A les en croire, le Parquet a également interpellé et emprisonné un troisième suspect, Willy Monda, ancien chef de section Voirie à l’Office de voirie et drainage -OVD-, où Roger Busima avait également été Administrateur-Directeur général peu avant sa nomination à l’ACGT.
Créée en août 2008, l’ACGT avait reçu mandat d’exécuter le projet de construction des infrastructures prévu dans le contrat minerais contre infrastructures signé entre la RD-Congo et le groupement d’entreprises chinoises -GEC. Au départ, le programme sino-congolais avait la prétention de mobiliser 9 milliards de dollars américains, dont 6 milliards pour le projet d’infrastructures de base et 3 pour le projet minier. Ce budget a été réduit à 6 milliards de dollars, pour tenir compte des exigences conjoncturelles liées à la soutenabilité de la dette.

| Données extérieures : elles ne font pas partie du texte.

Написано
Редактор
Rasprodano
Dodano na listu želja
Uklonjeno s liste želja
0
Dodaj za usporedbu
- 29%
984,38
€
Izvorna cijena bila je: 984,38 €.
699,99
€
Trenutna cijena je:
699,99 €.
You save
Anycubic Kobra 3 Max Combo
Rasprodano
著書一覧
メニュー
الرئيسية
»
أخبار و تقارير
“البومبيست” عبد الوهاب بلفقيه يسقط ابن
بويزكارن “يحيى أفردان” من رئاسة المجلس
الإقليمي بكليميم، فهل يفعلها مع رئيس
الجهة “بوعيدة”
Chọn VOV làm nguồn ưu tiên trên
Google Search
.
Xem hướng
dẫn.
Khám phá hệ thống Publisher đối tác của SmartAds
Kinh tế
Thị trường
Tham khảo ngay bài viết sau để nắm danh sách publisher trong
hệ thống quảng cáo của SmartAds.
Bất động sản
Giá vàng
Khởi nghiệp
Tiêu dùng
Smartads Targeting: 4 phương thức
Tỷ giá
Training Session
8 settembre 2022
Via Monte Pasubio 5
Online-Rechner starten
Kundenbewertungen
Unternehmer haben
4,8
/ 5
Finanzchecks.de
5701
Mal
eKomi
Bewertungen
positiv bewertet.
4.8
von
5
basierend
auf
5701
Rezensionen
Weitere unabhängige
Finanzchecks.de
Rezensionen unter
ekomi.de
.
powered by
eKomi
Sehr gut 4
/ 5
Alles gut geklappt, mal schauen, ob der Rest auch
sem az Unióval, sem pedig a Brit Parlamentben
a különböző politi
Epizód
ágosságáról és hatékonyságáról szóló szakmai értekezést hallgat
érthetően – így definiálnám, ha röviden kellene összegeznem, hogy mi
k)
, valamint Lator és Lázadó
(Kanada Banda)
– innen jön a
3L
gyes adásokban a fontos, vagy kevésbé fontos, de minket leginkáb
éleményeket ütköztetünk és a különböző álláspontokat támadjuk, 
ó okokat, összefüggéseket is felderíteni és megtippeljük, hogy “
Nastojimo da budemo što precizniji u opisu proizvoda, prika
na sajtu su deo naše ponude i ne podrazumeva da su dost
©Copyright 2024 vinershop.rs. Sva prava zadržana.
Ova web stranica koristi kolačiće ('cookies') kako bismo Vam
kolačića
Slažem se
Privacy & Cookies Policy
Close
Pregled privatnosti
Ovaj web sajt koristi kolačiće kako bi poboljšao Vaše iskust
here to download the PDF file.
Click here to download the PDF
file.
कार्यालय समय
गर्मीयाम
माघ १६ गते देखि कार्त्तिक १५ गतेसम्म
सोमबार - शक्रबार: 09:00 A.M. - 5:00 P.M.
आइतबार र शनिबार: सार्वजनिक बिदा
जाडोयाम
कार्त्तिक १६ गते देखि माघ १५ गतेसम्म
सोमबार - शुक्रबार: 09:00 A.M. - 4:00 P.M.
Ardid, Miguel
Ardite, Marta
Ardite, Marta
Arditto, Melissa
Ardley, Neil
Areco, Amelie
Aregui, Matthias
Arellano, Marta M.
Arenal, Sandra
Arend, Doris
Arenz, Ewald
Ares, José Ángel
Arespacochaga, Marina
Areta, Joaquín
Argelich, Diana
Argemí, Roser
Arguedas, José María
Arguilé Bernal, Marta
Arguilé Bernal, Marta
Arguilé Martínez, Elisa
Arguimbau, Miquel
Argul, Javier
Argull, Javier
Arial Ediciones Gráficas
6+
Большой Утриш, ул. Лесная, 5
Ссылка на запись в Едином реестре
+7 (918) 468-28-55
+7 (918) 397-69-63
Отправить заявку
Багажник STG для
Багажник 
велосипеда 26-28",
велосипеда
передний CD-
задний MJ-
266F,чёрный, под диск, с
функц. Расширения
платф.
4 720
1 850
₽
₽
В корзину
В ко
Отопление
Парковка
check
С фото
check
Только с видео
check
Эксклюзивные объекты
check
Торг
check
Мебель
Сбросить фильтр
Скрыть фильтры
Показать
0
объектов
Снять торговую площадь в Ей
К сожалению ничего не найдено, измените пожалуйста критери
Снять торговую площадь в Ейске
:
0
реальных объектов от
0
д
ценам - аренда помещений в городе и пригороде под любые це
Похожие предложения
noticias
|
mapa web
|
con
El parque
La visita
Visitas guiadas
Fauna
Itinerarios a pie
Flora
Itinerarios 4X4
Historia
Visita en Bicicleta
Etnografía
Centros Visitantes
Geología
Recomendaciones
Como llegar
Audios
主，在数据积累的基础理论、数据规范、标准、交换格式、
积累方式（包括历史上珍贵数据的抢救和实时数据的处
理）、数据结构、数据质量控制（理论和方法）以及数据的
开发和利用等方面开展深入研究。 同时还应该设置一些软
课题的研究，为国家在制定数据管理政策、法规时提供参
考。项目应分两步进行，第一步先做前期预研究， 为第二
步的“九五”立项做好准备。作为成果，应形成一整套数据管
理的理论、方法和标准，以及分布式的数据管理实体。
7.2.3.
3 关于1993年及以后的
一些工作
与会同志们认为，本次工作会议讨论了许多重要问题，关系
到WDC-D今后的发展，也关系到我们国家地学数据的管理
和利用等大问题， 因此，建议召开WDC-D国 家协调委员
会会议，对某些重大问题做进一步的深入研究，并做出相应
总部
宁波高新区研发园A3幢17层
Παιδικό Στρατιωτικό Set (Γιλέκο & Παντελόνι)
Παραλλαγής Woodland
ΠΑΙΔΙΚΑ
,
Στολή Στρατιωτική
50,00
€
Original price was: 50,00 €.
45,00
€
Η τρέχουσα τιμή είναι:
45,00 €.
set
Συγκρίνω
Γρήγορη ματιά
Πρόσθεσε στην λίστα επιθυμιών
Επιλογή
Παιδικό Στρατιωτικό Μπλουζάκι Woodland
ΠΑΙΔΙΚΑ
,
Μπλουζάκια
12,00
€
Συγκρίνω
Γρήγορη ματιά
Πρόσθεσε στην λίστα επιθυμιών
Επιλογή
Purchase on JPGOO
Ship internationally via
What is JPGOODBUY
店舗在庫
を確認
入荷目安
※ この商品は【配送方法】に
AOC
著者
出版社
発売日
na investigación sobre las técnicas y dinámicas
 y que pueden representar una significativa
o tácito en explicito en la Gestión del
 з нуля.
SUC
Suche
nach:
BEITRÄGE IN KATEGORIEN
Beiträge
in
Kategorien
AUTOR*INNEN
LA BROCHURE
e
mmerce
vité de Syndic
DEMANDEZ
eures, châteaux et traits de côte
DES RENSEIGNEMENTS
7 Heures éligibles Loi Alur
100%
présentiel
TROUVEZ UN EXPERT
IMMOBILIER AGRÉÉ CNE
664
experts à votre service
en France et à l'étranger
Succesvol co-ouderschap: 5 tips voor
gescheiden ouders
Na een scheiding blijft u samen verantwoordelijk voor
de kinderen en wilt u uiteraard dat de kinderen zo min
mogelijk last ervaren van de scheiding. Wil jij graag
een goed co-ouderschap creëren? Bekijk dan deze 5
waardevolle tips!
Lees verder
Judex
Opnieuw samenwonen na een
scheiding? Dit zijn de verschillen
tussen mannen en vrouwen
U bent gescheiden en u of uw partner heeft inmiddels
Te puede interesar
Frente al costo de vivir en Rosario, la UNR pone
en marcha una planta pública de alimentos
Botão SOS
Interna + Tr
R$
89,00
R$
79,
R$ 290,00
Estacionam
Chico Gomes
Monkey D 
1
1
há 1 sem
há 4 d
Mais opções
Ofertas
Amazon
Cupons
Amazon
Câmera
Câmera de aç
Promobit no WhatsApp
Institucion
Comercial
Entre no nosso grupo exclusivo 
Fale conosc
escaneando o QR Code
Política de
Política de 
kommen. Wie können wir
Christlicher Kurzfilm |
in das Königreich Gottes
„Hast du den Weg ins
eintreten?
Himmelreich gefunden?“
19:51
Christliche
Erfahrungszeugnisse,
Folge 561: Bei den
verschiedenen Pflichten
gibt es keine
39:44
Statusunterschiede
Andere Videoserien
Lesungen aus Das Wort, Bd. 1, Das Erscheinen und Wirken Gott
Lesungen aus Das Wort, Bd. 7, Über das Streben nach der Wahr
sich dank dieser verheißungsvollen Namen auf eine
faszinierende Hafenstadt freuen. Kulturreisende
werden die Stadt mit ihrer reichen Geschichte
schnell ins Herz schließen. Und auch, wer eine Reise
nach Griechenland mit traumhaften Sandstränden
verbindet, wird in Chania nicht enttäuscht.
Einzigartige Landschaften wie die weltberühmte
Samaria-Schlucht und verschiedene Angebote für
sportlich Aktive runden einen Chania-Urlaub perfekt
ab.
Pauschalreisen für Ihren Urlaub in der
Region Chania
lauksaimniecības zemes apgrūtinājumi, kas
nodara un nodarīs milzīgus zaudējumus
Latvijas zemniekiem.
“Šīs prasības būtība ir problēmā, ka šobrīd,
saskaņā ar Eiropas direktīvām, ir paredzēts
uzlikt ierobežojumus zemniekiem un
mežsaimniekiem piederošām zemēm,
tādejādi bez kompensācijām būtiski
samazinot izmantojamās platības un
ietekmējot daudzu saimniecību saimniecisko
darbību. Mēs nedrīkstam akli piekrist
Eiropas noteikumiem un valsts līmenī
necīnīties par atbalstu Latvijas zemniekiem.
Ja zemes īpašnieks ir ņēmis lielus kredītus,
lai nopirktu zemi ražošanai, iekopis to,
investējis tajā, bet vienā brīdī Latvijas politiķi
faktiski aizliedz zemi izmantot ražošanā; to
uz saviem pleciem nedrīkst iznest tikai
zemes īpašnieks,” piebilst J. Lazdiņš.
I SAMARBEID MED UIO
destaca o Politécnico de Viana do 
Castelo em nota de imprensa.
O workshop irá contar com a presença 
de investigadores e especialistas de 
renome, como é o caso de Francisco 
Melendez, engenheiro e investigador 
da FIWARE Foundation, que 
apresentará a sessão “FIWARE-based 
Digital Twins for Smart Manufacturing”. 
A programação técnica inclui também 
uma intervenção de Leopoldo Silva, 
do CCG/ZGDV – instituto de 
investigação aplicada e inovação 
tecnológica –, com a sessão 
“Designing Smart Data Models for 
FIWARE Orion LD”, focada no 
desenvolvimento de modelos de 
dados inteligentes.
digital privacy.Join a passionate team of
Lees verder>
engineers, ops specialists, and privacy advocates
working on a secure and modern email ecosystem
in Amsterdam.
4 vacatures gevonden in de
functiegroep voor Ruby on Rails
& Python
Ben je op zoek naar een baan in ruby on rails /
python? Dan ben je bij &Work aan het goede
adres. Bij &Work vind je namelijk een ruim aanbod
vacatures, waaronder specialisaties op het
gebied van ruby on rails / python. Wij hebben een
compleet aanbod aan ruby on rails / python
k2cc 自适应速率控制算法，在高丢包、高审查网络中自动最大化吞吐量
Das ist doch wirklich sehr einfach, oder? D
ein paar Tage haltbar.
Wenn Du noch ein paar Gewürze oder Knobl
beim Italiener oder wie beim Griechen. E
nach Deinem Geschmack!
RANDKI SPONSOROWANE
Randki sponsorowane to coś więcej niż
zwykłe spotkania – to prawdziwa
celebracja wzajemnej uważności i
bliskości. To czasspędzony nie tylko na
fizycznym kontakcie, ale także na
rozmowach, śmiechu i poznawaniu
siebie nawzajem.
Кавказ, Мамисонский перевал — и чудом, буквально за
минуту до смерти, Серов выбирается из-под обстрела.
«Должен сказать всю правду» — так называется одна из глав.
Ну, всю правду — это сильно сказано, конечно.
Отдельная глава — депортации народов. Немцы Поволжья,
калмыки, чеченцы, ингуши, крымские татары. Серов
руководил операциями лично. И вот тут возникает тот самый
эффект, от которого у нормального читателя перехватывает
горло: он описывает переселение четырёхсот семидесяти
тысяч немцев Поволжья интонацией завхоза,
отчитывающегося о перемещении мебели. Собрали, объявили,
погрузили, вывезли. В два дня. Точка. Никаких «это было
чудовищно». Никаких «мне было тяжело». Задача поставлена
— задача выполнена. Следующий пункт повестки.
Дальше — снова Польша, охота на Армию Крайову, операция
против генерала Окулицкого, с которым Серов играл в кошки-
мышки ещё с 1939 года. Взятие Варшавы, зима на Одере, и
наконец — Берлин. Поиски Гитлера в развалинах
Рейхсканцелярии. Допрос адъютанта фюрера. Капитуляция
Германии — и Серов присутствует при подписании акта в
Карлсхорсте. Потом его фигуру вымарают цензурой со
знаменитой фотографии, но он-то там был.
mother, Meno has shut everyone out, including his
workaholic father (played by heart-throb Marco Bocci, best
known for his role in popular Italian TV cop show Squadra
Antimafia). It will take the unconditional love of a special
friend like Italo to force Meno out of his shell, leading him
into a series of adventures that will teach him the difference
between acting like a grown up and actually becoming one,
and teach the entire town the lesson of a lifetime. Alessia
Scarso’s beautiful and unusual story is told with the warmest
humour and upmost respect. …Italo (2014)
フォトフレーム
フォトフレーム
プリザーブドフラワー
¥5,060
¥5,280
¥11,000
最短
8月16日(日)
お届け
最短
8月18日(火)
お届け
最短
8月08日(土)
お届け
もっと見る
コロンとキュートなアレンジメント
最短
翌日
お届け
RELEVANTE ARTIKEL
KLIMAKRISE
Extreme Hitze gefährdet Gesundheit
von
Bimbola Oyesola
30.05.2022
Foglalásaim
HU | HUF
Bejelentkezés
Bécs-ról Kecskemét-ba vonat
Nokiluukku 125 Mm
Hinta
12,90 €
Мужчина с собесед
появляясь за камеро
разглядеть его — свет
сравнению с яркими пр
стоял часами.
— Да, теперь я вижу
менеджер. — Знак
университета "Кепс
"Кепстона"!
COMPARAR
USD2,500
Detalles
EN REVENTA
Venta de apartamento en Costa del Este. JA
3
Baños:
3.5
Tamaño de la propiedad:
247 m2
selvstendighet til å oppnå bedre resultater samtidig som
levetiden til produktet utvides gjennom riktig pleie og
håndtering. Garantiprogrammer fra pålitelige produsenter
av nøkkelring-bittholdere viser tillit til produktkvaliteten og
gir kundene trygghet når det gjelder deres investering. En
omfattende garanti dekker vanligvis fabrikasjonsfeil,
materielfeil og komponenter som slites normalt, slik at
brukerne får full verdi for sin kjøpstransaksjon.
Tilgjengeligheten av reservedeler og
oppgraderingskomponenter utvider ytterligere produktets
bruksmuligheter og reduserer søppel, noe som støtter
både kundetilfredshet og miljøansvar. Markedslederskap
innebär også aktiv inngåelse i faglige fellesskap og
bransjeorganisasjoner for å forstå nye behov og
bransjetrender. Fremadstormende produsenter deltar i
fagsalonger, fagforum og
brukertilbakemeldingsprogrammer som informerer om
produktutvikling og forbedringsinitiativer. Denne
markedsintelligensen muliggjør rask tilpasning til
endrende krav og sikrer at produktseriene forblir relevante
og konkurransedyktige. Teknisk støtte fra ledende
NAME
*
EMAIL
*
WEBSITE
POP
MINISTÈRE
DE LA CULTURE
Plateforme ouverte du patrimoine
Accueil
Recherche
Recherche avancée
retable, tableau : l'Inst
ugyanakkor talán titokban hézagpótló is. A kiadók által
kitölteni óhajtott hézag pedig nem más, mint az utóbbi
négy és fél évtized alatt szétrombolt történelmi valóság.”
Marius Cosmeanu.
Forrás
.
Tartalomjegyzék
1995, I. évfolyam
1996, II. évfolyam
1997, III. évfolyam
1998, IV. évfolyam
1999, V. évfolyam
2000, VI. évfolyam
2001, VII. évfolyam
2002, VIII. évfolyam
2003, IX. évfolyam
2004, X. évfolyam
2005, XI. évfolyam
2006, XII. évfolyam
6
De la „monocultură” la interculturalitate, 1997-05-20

De ce montant, 3 milliards de dollars devaient concerner le secteur des routes, voiries, chemins de fer, bâtiment, énergie, port et aéroports. Les modalités pratiques de cette coopération ont été rendues possibles par la création d’une joint-venture dénommée Sicomines, du bureau de coordination du programme sino-congolais ainsi que de l’ACGT dont les deux premiers directeurs généraux, Roger Busima et Charles-Médard Ilunga, ont eu un mandat cumulé de 14 ans dont 11 pour le deuxième.
Pendant ces 14 ans, l’ACGT a pu, à en croire les informations glanées sur son propre site, exécuter 101 projets mis en œuvre, représentant un portefeuille de 2 milliards 950 millions 907 mille 376,48 dollars. De ces 101 projets, 49 relèvent des concessions, 42 du programme sino-congolais pour environ 825 millions de dollars américains et 10 sous financement du Trésor public. «AfricaNews» a appris également que les premières sommes sorties entre 2008 et 2010 dans le cadre des travaux d’urgence en prévision du Cinquantenaire de la RD-Congo sont tombées directement dans les caisses des sociétés chinoises CREC-7 et SZTC avec la complicité des responsables de l’ACGT et du Secrétariat exécutif du Bureau de coordination et de suivi du programme sino-congolais.
Enquête du Parquet et arrestations déclenchées à la suite d’un travail abattu par l’IGF!
Ces 14 ans de gestion du duo Busima-Ilunga ont coïncidé avec une enquête de l’Inspection générale des finances -IGF- dont les conclusions ont fait état du déséquilibre du contrat chinois et de la surfacturation des marchés d’infrastructures y découlant. Si la République n’a bénéficié que de ces 825 millions de dollars, la partie chinoise a, retour, empoché plus de 10 milliards de dollars. Inéquitable. Tout est donc parti du rapport des hommes de l’inspecteur général-chef de service Jules Alingete Key, qui a demandé à voir clair sur ces facturations excessives et exigé, en même temps, le réexamen du contrat chinois en vue de rétablir dans ses droits la RD-Congo.

Le Parquet général près la Cour d’appel de Kinshasa/Gombe a aussitôt lancé ses investigations, sur demande de l’IGF. Voici que ces enquêtes ont débouché sur l’interpellation et le mandat d’arrêt lancé à l’encontre de Busima, Ilunga et Monda, tous emprisonnés à Makala depuis samedi soir. Les éléments en possession de la justice font justement état de surfacturation des marchés d’infrastructures dans le cadre de la convention de collaboration portant sur le contrat chinois, d’inachèvement et inexécution des travaux pourtant déjà financés.
La surfacturation dénoncée provient de plusieurs artifices mis en œuvre à l’occasion de la conclusion des contrats des travaux et leur exécution. Des sources judiciaires précisent qu’il s’agit, en effet, de l’exagération des coûts unitaires et de certains frais normaux, de l’introduction dans les coûts des travaux des rubriques inexistantes dans les marchés du genre «sommes à valoir». Selon ces sources, tous ces faits laissent présumer un détournement des deniers publics étant donné que ces investissements sont des fonds prêtés à la RD-Congo, qui les rembourse avec intérêts sur ses minerais cédés à la Gécamines.